_EXCERTO_
'''

O secretário-geral das Nações Unidas deu uma longa entrevista ao canal de televisão norte-americano CNN. No programa “GPS”, do jornalista Fareed Zakaria, António Guterres falou sobre a Coreia de Norte, Donald Trump e o recente reconhecimento de Jerusalém como capital de Israel pelos Estados Unidos.

Em relação ao conflito latente entre os Estados Unidos e a Coreia do Norte, Guterres começou por desvalorizar a “troca de galhardetes” entre Trump e Kim Jong-un. O secretário-geral das Nações Unidas afirmou que “se existir a mínima oportunidade de diálogo, essa oportunidade deve ser aproveitada”.

No que toca à desnuclearização da Coreia do Norte, António Guterres acredita que é possível mas que “teria de ser integrada numa moldura de segurança internacional em que, claro, a China e outros países teriam de estar incluídos”.

Quanto a Donald Trump, o secretário-geral da ONU defende que “o slogan «América Primeiro» é prejudicial para os interesses americanos”.

Os Estados Unidos são demasiado grandes e relevantes para pensar sozinhos. A maneira como as coisas acontecem no mundo tem um grande impacto na maneira como as coisas acontecem nos Estados Unidos”, atirou António Guterres.

'''

_INFORMAÇÃO EXTRAÍDA_
'''

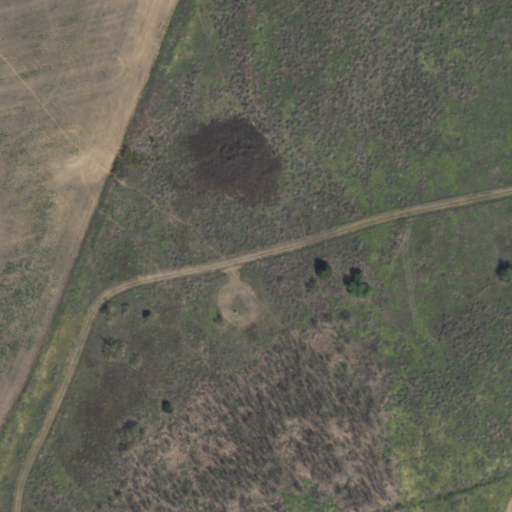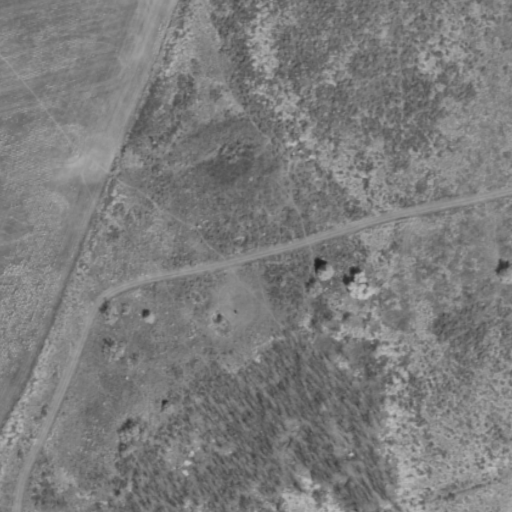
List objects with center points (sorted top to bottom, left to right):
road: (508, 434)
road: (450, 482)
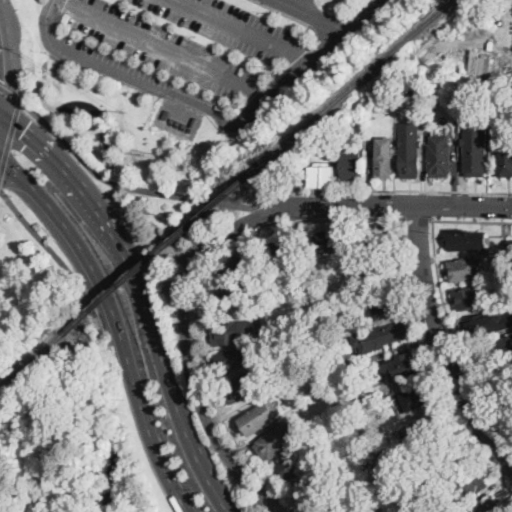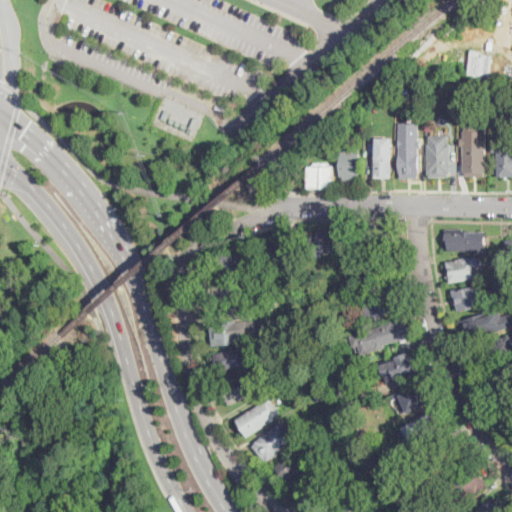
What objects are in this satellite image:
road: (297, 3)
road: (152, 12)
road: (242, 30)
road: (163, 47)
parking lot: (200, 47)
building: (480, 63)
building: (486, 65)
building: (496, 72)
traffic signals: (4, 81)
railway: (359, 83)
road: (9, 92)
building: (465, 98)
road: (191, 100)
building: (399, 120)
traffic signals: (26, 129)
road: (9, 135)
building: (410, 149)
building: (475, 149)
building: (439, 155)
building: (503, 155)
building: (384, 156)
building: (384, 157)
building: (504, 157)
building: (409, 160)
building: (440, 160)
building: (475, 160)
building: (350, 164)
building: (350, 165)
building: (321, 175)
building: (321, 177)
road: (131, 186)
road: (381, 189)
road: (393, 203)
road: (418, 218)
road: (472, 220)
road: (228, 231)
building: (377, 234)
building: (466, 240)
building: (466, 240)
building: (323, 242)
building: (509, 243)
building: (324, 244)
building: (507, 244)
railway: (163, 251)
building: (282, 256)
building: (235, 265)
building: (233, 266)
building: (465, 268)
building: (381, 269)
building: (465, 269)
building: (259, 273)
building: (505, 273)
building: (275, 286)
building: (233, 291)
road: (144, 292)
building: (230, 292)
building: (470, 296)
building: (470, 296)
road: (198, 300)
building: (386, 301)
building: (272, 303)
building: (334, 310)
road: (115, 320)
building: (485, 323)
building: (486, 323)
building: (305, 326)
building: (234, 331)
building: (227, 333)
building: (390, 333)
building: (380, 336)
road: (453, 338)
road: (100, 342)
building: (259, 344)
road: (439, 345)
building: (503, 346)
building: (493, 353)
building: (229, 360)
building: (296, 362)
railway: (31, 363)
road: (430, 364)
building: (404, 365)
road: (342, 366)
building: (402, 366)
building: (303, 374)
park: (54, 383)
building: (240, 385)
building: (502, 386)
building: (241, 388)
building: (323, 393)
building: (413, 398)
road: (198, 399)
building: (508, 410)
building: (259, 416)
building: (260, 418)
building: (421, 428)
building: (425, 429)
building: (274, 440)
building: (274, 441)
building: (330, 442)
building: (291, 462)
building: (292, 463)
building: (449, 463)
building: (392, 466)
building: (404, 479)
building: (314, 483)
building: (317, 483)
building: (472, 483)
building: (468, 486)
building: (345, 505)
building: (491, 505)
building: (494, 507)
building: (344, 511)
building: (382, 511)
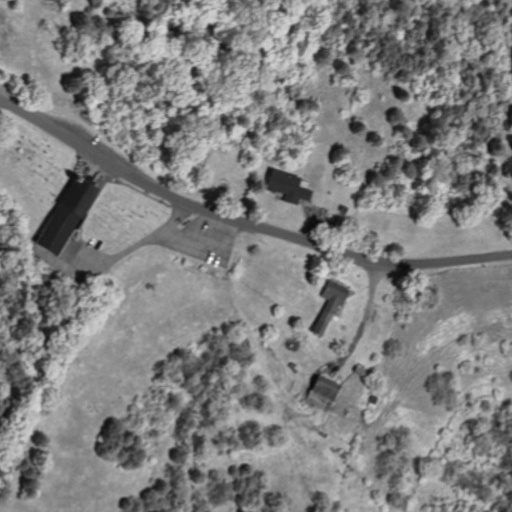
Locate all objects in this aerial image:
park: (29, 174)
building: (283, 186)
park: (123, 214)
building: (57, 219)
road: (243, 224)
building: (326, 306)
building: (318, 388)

'''

_TAREFA A REALIZAR_
Transcreva do excerto sobre a entrevista de António Guterres o trecho de "No que toca" a "atirou António Guterres.". Responda apenas com base no excerto.

_ESPAÇO DE RESPOSTA_
No que toca à desnuclearização da Coreia do Norte, António Guterres acredita que é possível mas que “teria de ser integrada numa moldura de segurança internacional em que, claro, a China e outros países teriam de estar incluídos”.

Quanto a Donald Trump, o secretário-geral da ONU defende que “o slogan «América Primeiro» é prejudicial para os interesses americanos”.

Os Estados Unidos são demasiado grandes e relevantes para pensar sozinhos. A maneira como as coisas acontecem no mundo tem um grande impacto na maneira como as coisas acontecem nos Estados Unidos”, atirou António Guterres.